## 抜粋本文
#####
尚、配管路5を通過する際やエアフィルタ3内で発生したドレン水Dは、ドレントラップ30により外部へと適宜排出される。
【0044】
次いで、圧縮空気Aは、配管路5を通過し、その後段に備えられる除菌フィルタ4に入気される。除菌フィルタ4へ入気された圧縮空気Aは、中内蔵された除菌フィルタエレメント4aを通過することで除菌され、後段へと排出される。
尚、配管路5を通過する際や除菌フィルタ4内で発生したドレン水Dは、ドレントラップ30により外部へと適宜排出される。
【0045】
次いで、圧縮空気Aは、配管路5を通過し、その後段に備えられる効能ユニット10に流入口14を介して入気される。効能ユニット10へ入気された圧縮空気Aは、中空ボディ11の中空部12内に
挿嵌された効能剤容器18内に充填された効能剤16に接触することで、抗菌作用や芳香作用など自ら効能化されると共に、効能剤16の気化粒子など成分を担持しつつ、排出口15より外部へと適宜排出される。
尚、配管路5を通過する際や効能ユニット10内で発生したドレン水Dは、ドレントラップ30により外部へと適宜排出される。
【0046】
効能ユニット10を通過した圧縮空気Aは、
図3に示す様に、配管路5を通過し、その後段に備えられるエアガン20を介して、ゴルフの用途すなわちシューズその他の装身具への噴出に供される。
#####
## 課題
抜粋本文の「尚、配管路5を通過する際やエ」から「の装身具への噴出に供される。」までを、両端の語句も含めて一字一句違えずに書き写してください。
#####
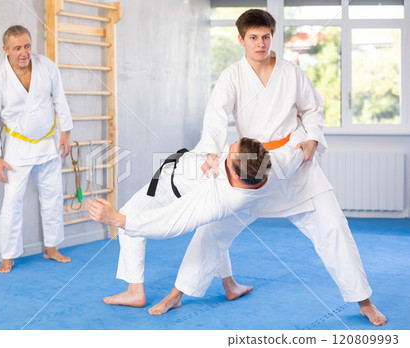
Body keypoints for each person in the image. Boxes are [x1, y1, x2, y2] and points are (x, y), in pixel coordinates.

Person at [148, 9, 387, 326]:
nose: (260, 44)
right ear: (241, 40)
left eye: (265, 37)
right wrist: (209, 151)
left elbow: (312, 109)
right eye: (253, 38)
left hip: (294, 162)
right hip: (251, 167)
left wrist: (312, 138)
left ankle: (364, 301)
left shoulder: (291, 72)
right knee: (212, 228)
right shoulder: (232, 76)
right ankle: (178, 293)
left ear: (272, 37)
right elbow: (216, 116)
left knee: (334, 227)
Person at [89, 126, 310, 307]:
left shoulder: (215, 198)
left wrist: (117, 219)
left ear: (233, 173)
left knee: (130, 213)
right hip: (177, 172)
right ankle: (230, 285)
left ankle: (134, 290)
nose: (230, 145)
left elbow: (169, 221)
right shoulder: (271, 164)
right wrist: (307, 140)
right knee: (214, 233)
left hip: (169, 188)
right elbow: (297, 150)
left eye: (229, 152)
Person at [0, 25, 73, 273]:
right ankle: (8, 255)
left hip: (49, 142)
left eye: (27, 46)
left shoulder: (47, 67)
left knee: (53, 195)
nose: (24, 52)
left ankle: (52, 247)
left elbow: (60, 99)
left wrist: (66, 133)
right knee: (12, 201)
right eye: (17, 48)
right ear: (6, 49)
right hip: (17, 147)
#####
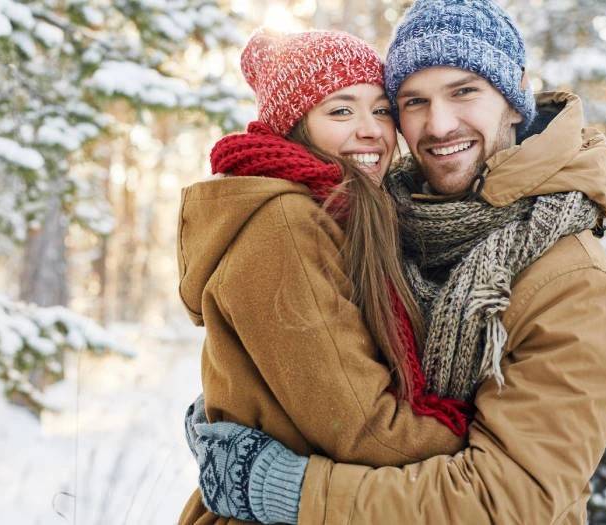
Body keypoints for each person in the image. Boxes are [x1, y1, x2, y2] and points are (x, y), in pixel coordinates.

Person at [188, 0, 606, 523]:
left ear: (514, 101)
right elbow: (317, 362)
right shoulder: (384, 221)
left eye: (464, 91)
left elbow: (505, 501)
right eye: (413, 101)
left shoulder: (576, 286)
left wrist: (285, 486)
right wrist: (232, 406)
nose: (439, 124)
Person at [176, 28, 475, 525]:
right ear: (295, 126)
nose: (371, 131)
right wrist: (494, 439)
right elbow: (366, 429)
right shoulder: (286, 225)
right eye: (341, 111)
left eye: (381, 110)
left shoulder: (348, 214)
#####
## 解答
尚、配管路5を通過する際やエアフィルタ3内で発生したドレン水Dは、ドレントラップ30により外部へと適宜排出される。
【0044】
次いで、圧縮空気Aは、配管路5を通過し、その後段に備えられる除菌フィルタ4に入気される。除菌フィルタ4へ入気された圧縮空気Aは、中内蔵された除菌フィルタエレメント4aを通過することで除菌され、後段へと排出される。
尚、配管路5を通過する際や除菌フィルタ4内で発生したドレン水Dは、ドレントラップ30により外部へと適宜排出される。
【0045】
次いで、圧縮空気Aは、配管路5を通過し、その後段に備えられる効能ユニット10に流入口14を介して入気される。効能ユニット10へ入気された圧縮空気Aは、中空ボディ11の中空部12内に
挿嵌された効能剤容器18内に充填された効能剤16に接触することで、抗菌作用や芳香作用など自ら効能化されると共に、効能剤16の気化粒子など成分を担持しつつ、排出口15より外部へと適宜排出される。
尚、配管路5を通過する際や効能ユニット10内で発生したドレン水Dは、ドレントラップ30により外部へと適宜排出される。
【0046】
効能ユニット10を通過した圧縮空気Aは、
図3に示す様に、配管路5を通過し、その後段に備えられるエアガン20を介して、ゴルフの用途すなわちシューズその他の装身具への噴出に供される。